Mothers who deliver their babies by cesarean section can breastfeed just as easily as women who’ve had vaginal births. There are some extra considerations you should know about, however, if you’ve already scheduled a C-section or if you end up delivering your baby through C-section.

First, you should aim to nurse your baby as soon as possible after childbirth – within the first hour, if you can. This might be harder for you to accomplish on your own if you’ve had a C-section, so tell your OB/GYN ahead of time that you wish to nurse immediately after you deliver. Your doctor can help you bring your newborn to your breast, even if you’re still feeling the effects of anesthesia and have to lie flat on your back.

There are plenty of painkillers that are compatible with breastfeeding, so you don’t have to worry that nursing will conflict with your recovery from surgery. Make sure your doctor knows that you plan to breastfeed, and ask him or her if you can be prescribed pain medication that won’t interfere with nursing.
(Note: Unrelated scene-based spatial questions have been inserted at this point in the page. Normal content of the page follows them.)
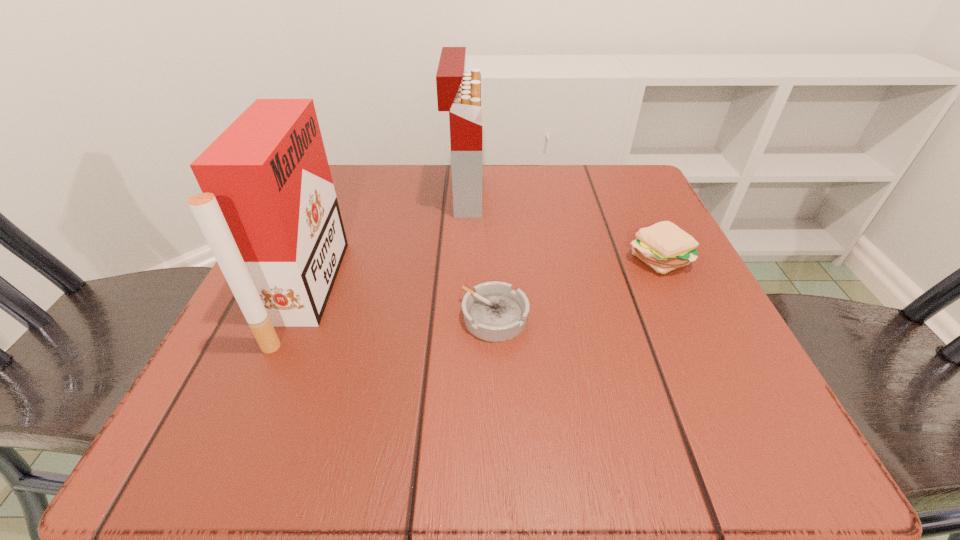
You are a GUI agent. You are given a task and a screenshot of the screen. Output one action in this format:
    pyautogui.click(x=<x>, y=<y>)
    Task: Click on the free space located 0.130m on the back of the ashtray
    
    Given the screenshot: What is the action you would take?
    pyautogui.click(x=492, y=245)

You are a GUI agent. You are given a task and a screenshot of the screen. Output one action in this format:
    pyautogui.click(x=<x>, y=<y>)
    Task: Click on the object located at the far edge
    
    Given the screenshot: What is the action you would take?
    pyautogui.click(x=460, y=93)

This screenshot has height=540, width=960. I want to click on object that is at the left edge, so click(x=268, y=210).

At what (x,y) coordinates should I click in order to perform the action: click on object that is positioned at the right edge. Please return your answer as a coordinate pair (x, y). This screenshot has height=540, width=960. Looking at the image, I should click on (663, 246).

This screenshot has height=540, width=960. Identify the location of free space at the far edge of the desktop. (534, 167).

Locate an element on the screen. The image size is (960, 540). vacant space at the right edge is located at coordinates (688, 281).

The height and width of the screenshot is (540, 960). I want to click on blank space at the far left corner of the desktop, so click(346, 166).

You are a GUI agent. You are given a task and a screenshot of the screen. Output one action in this format:
    pyautogui.click(x=<x>, y=<y>)
    Task: Click on the vacant position at the near left corner of the desktop
    The height and width of the screenshot is (540, 960).
    Given the screenshot: What is the action you would take?
    pyautogui.click(x=220, y=456)

This screenshot has width=960, height=540. I want to click on vacant space at the far right corner of the desktop, so click(x=640, y=211).

The image size is (960, 540). What are the coordinates of `free space at the near right corner` in the screenshot? It's located at (768, 423).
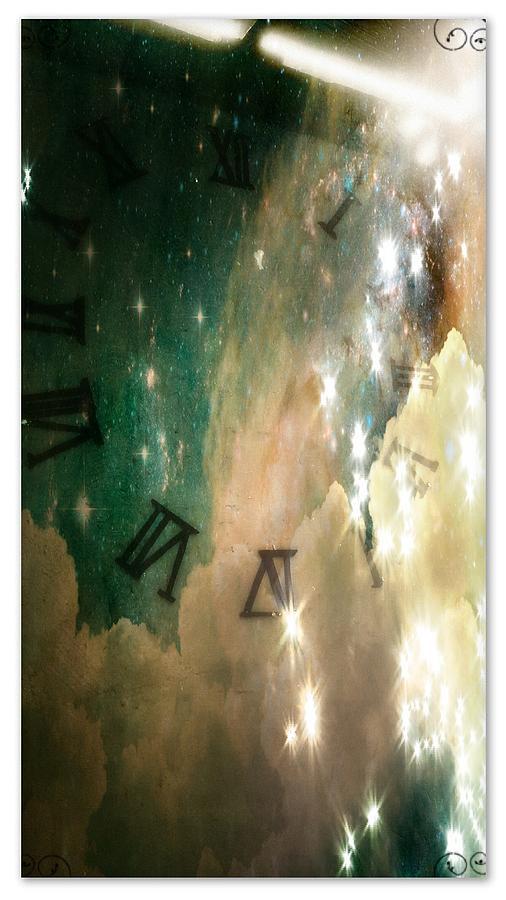
Identify the location of light reflections. This screenshot has height=900, width=506. (311, 725), (285, 624), (365, 819), (429, 702), (419, 662), (403, 471), (376, 345), (388, 277).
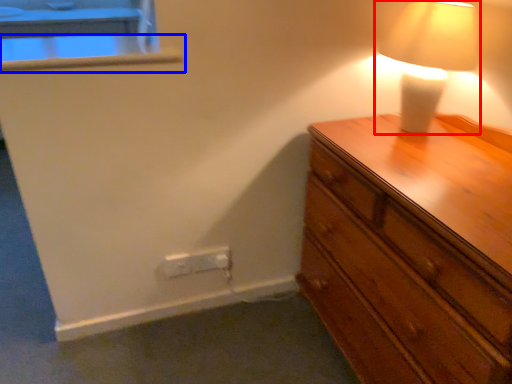
Question: Which point is further to the camera, lamp (highlighted by a red box) or window sill (highlighted by a blue box)?

Choices:
 (A) lamp
 (B) window sill

Answer: (B)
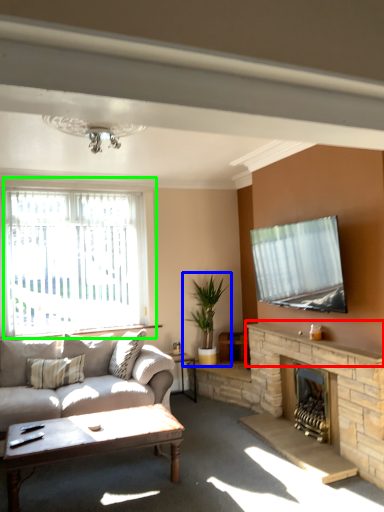
Question: Considering the real-world distances, which object is farthest from mantle (highlighted by a red box)? houseplant (highlighted by a blue box) or window (highlighted by a green box)?

Choices:
 (A) houseplant
 (B) window

Answer: (B)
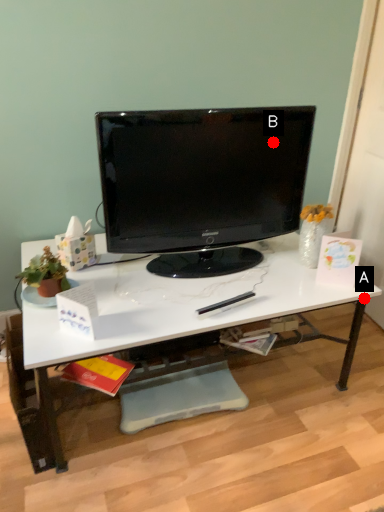
Question: Two points are circled on the image, labeled by A and B beside each circle. Which of the following is the closest to the observer?

Choices:
 (A) A is closer
 (B) B is closer

Answer: (A)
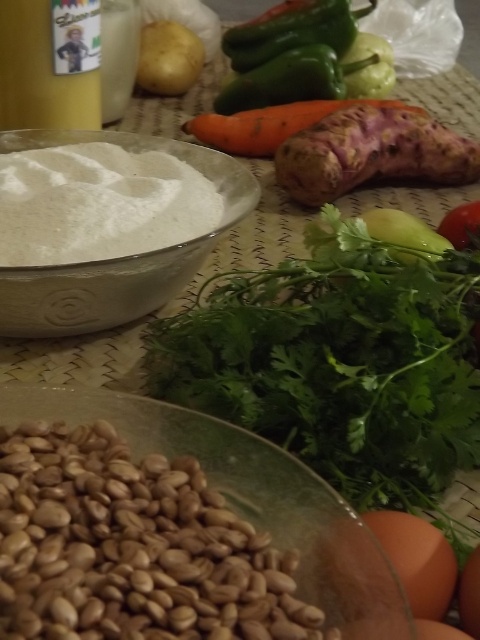
Which is more to the left, green matte pepper at upper center or smooth yellow potato at upper left?

smooth yellow potato at upper left is more to the left.

Which is behind, point (225, 36) or point (192, 32)?

The point (192, 32) is behind.

Locate an element on the screen. The width and height of the screenshot is (480, 640). green matte pepper at upper center is located at coordinates (292, 32).

Is orange matte egg at lower right to the right of orange matte carrot at center from the viewer's perspective?

In fact, orange matte egg at lower right is to the left of orange matte carrot at center.

Describe the element at coordinates (417, 560) in the screenshot. Image resolution: width=480 pixels, height=640 pixels. I see `orange matte egg at lower right` at that location.

Locate an element on the screen. orange matte egg at lower right is located at coordinates (417, 560).

Does point (145, 84) come in front of point (474, 586)?

No, (145, 84) is behind (474, 586).

Locate an element on the screen. The image size is (480, 640). smooth yellow potato at upper left is located at coordinates (168, 58).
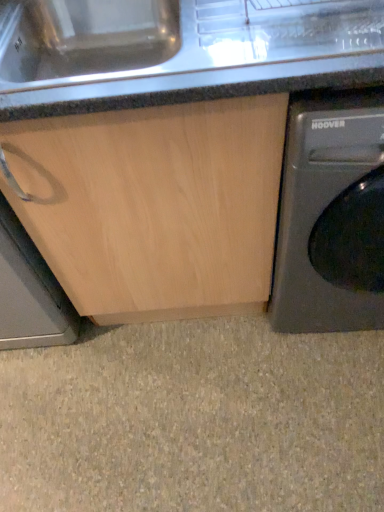
You are a GUI agent. You are given a task and a screenshot of the screen. Output one action in this format:
    pyautogui.click(x=<x>, y=<y>)
    Task: Click on the free space above beige wood cabinet at lower left (from a real-world perspective)
    The image size is (384, 512).
    Given the screenshot: What is the action you would take?
    pyautogui.click(x=185, y=402)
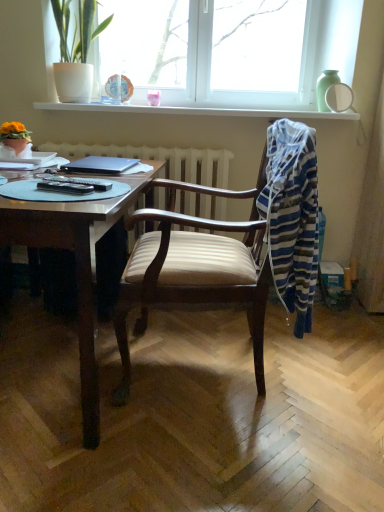
Locate an element on the screen. Image resolution: width=384 pixels, height=512 pixels. vacant space in front of wooden chair at center is located at coordinates (206, 461).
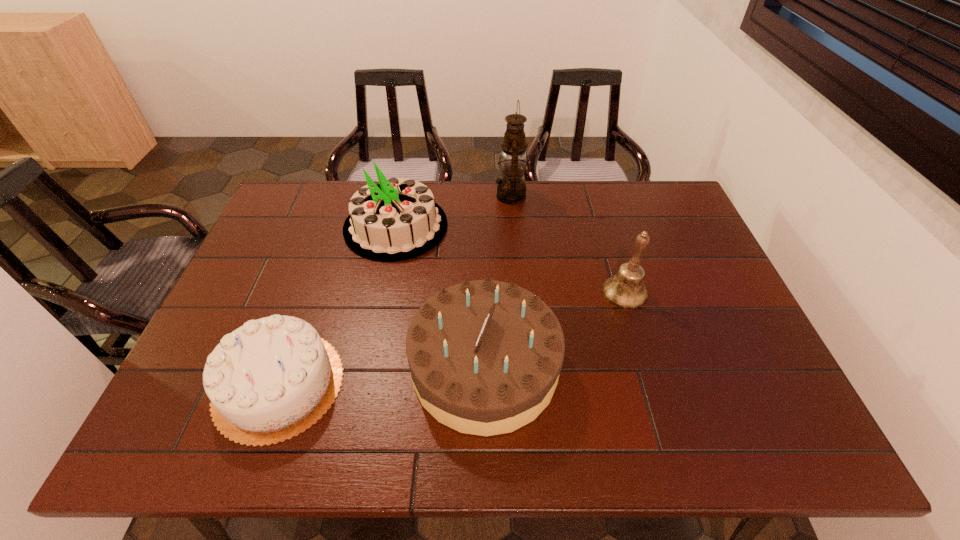
At what (x,y) coordinates should I click in order to perform the action: click on object that is positioned at the near left corner. Please return your answer as a coordinate pair (x, y). This screenshot has width=960, height=540. Looking at the image, I should click on (269, 380).

The height and width of the screenshot is (540, 960). I want to click on vacant space at the far edge, so click(x=564, y=220).

In the image, there is a desktop. Identify the location of vacant region at the near edge. Image resolution: width=960 pixels, height=540 pixels. (492, 441).

I want to click on free region at the left edge of the desktop, so click(x=290, y=295).

You are a GUI agent. You are given a task and a screenshot of the screen. Output one action in this format:
    pyautogui.click(x=<x>, y=<y>)
    Task: Click on the blank space at the right edge of the desktop
    
    Given the screenshot: What is the action you would take?
    pyautogui.click(x=651, y=239)

This screenshot has width=960, height=540. In order to click on vacant space at the far left corner in this screenshot , I will do (x=304, y=218).

You are a GUI agent. You are given a task and a screenshot of the screen. Output one action in this format:
    pyautogui.click(x=<x>, y=<y>)
    Task: Click on the free space at the far right corner of the desktop
    The height and width of the screenshot is (540, 960).
    Given the screenshot: What is the action you would take?
    pyautogui.click(x=684, y=215)

Locate an element on the screen. This screenshot has height=540, width=960. empty space between the bell and the tallest birthday cake is located at coordinates (511, 259).

At what (x,y) coordinates should I click in order to perform the action: click on vacant area that lies between the oil lamp and the rightmost object. Please return your answer as a coordinate pair (x, y). This screenshot has height=540, width=960. Looking at the image, I should click on tap(567, 244).

I want to click on blank region between the bell and the farthest birthday cake, so click(511, 259).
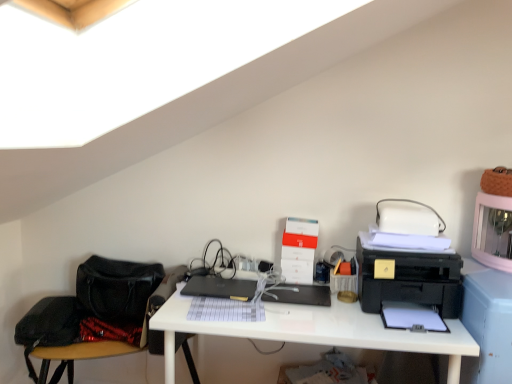
The height and width of the screenshot is (384, 512). Identify the location of free spot above black plastic register at center (from a real-world perspective). (298, 292).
Take your medication only as needed, because some meds can make baby sleepy, which will make it harder to establish a good nursing relationship at first. Don’t skimp on painkillers if you are experiencing discomfort, however, as pain can suppress your milk production.

It could be tricky to find a comfortable nursing position at first, because you won’t want baby’s weight putting pressure on your C-section incision. Try the side-lying position: lie on one side, supporting your back with extra pillows, and lean your weight against the pillows behind you. Cover your incision with an extra pillow in case baby kicks it while feeding. Put a pillow between your legs to help support your stomach muscles while you lie on your side. Now put your baby on her side, so she can look straight forward while she latches on, and pull her close to you. When you feel like sitting up to nurse, try the football hold, in which you tuck baby’s body under your left arm while feeding her from your left breast, or under your right arm while feeding from the right breast. This position will minimize weight on your incision too.

Lastly, even though you may be exhausted from your surgery and drowsy from pain meds, make sure you still nurse your baby every two to three hours, to prevent your breasts from becoming uncomfortably engorged.